The mass shooting at a gay nightclub in Orlando, Fla., was the third time in recent years that someone who had been under FBI scrutiny carried out a terrorist attack, raising questions about whether the agency is equipped to stop escalating threats in the digital age, experts and former federal officials said Tuesday.
The deadly assault at the Pulse nightclub followed the Boston Marathon bombing in 2013, and last year’s shooting at a Texas exhibition of cartoons depicting the prophet Muhammad. While the circumstances of each case varied widely, they were united by a common thread: The FBI had looked at one of the accused assailants, including an intensive 10-month probe of Orlando gunman Omar Mateen.
Yet each remained free to inflict damage, leaving federal investigators to wonder on Tuesday whether their long-held fear of a series of ‘‘lone wolf’’ attacks on US soil was coming to fruition. ‘‘Clearly, Orlando in particular represents one of the FBI’s great nightmares: someone they looked at who ultimately goes out and carries out a successful attack,’’ said John Cohen, a former counterterrorism coordinator for the Department of Homeland Security.
Few in Washington’s tight-knit homeland security community faulted the bureau, saying FBI agents are swamped with terrorism cases, bound by constitutional and privacy restrictions, and facing threats from the Islamic State. ‘‘The country might expect the FBI to have a perfect record, and they strive for that,’’ said Sean Joyce, a former FBI deputy director. ‘‘But today we are facing a new and different threat, and the challenge is to find every needle in the haystack. That’s an incredibly difficult task.’’
But others said the carnage in Orlando, where 49 people were killed and more than 50 injured, should prompt a reevaluation of the balance the government has been trying to strike between security and civil liberties since the Sept. 11, 2001, attacks. David Gomez, a former senior FBI counterterrorism official in Seattle, wrote in an online posting titled ‘‘How Did The FBI Miss Omar Mateen?’’ that ‘‘perhaps it is time to revisit’’ the basic legal standard that the FBI requires probable cause of a likely crime to open full-scale investigations.
And James McJunkin, who once headed the FBI’s counterterrorism division, said that if agents didn’t dig deep enough in Orlando, it was probably because they were hampered by FBI guidelines.
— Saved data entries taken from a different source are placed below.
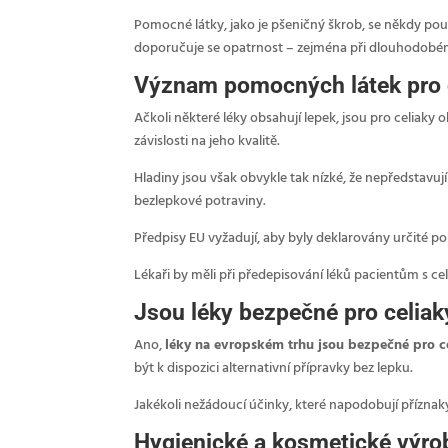
Pomocné látky, jako je pšeničný škrob, se někdy použ
doporučuje se opatrnost – zejména při dlouhodobém
Význam pomocných látek pro 
Ačkoli některé léky obsahují lepek, jsou pro celiak
závislosti na jeho kvalitě.
Hladiny jsou však obvykle tak nízké, že nepředstavují 
bezlepkové potraviny.
Předpisy EU vyžadují, aby byly deklarovány určité p
Lékaři by měli při předepisování léků pacientům s c
Jsou léky bezpečné pro celiak
Ano,
léky na evropském trhu jsou bezpečné pro c
být k dispozici alternativní přípravky bez lepku.
Jakékoli nežádoucí účinky, které napodobují přízna
Hygienické a kosmetické výro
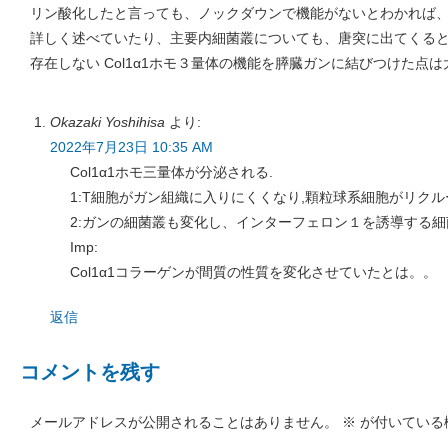
リン酸化したと言っても、ノックダウンで機能がないとわかれば
詳しく述べていたり、主要内細菌叢についても、唐突に出てくる
存在しない Col1α1ホモ３量体の機能を膵臓ガンに結びつけた点
Okazaki Yoshihisa
より:
2022年7月23日 10:35 AM
Col1α1ホモ三量体が分泌される.
1:T細胞がガン組織に入りにくくなり,顆粒球系細胞がリク
2:ガンの細菌叢も変化し、インターフェロン１を誘導する細
Imp:
Col1α1コラーゲンが間質の性質を変化させていたとは。。
返信
コメントを残す
メールアドレスが公開されることはありません。
※
が付いている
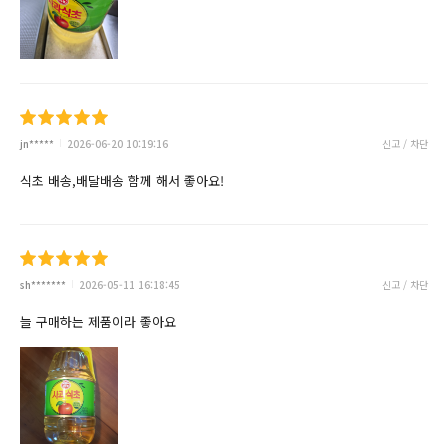
jn*****
2026-06-20 10:19:16
신고 / 차단
식초 배송,배달배송 함께 해서 좋아요!
sh*******
2026-05-11 16:18:45
신고 / 차단
늘 구매하는 제품이라 좋아요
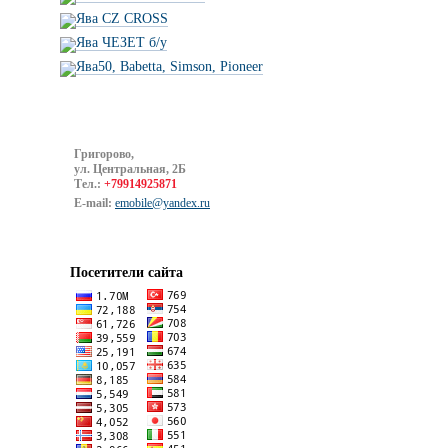
Ява CZ CROSS
Ява ЧЕЗЕТ б/у
Ява50, Babetta, Simson, Pioneer
Григорово,
ул. Центральная, 2Б
Тел.:
+79914925871
E-mail:
emobile@yandex.ru
Посетители сайта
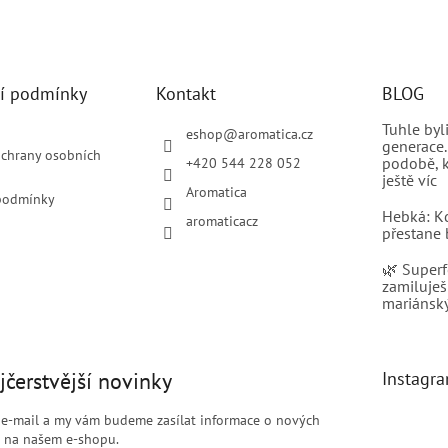
í podmínky
Kontakt
BLOG
Tuhle by
eshop
@
aromatica.cz
generace.
chrany osobních
podobě, k
+420 544 228 052
ještě víc
Aromatica
podmínky
Hebká: K
aromaticacz
přestane 
🌿 Superf
zamiluješ
mariánský
jčerstvější novinky
Instagr
j e-mail a my vám budeme zasílat informace o nových
 na našem e-shopu.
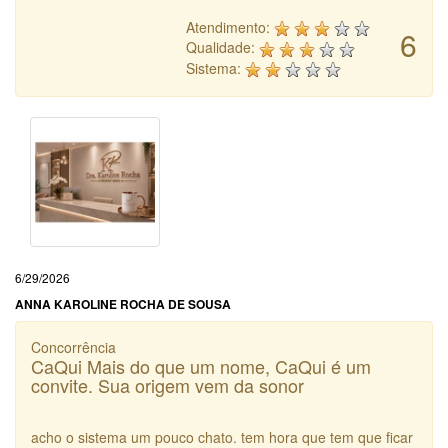
Atendimento:
6
Qualidade:
Sistema:
6/29/2026
ANNA KAROLINE ROCHA DE SOUSA
Concorrência
CaQui Mais do que um nome, CaQui é um
convite. Sua origem vem da sonor
acho o sistema um pouco chato. tem hora que tem que ficar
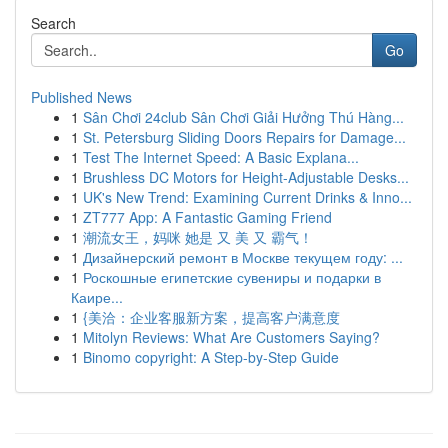
Search
Go
Published News
1
Sân Chơi 24club Sân Chơi Giải Hưởng Thú Hàng...
1
St. Petersburg Sliding Doors Repairs for Damage...
1
Test The Internet Speed: A Basic Explana...
1
Brushless DC Motors for Height-Adjustable Desks...
1
UK's New Trend: Examining Current Drinks & Inno...
1
ZT777 App: A Fantastic Gaming Friend
1
潮流女王，妈咪 她是 又 美 又 霸气！
1
Дизайнерский ремонт в Москве текущем году: ...
1
Роскошные египетские сувениры и подарки в
Каире...
1
{美洽：企业客服新方案，提高客户满意度
1
Mitolyn Reviews: What Are Customers Saying?
1
Binomo copyright: A Step-by-Step Guide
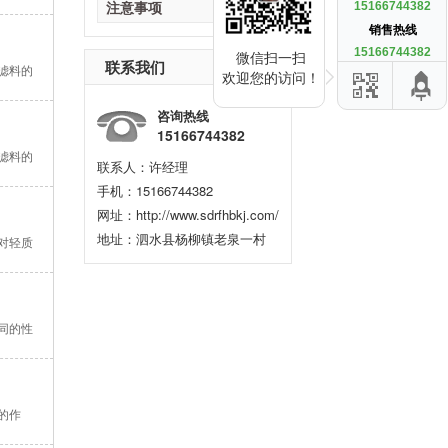
注意事项
15166744382
销售热线
15166744382
微信扫一扫
联系我们
滤料的
欢迎您的访问！
咨询热线
15166744382
滤料的
联系人：许经理
手机：15166744382
网址：http://www.sdrfhbkj.com/
地址：泗水县杨柳镇老泉一村
对轻质
同的性
的作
He said in preliminary investigations, for instance, there is a cap on the number of hours agents can conduct surveillance.
“Those are rules or guidelines that were written by lawyers who don’t have the responsibility or accountability for doing thorough investigations,’’ McJunkin said. The agents probing Mateen, he added, ‘‘ran out of leads based upon the tools that they applied. But if they had more tools, would they have found more leads?’’
Experts who study terrorism said that the FBI might require more agents and analysts to fight a metastasizing terror threat in which potential recruits are flooded with information online. FBI officials have said they have nearly 1,000 open investigations involving the Islamic State in all 50 states.
FBI Director James Comey said this week that the bureau has enough resources. But the FBI has repeatedly moved hundreds of agents from its criminal division to assist in counterterrorism when there is a spike in threats.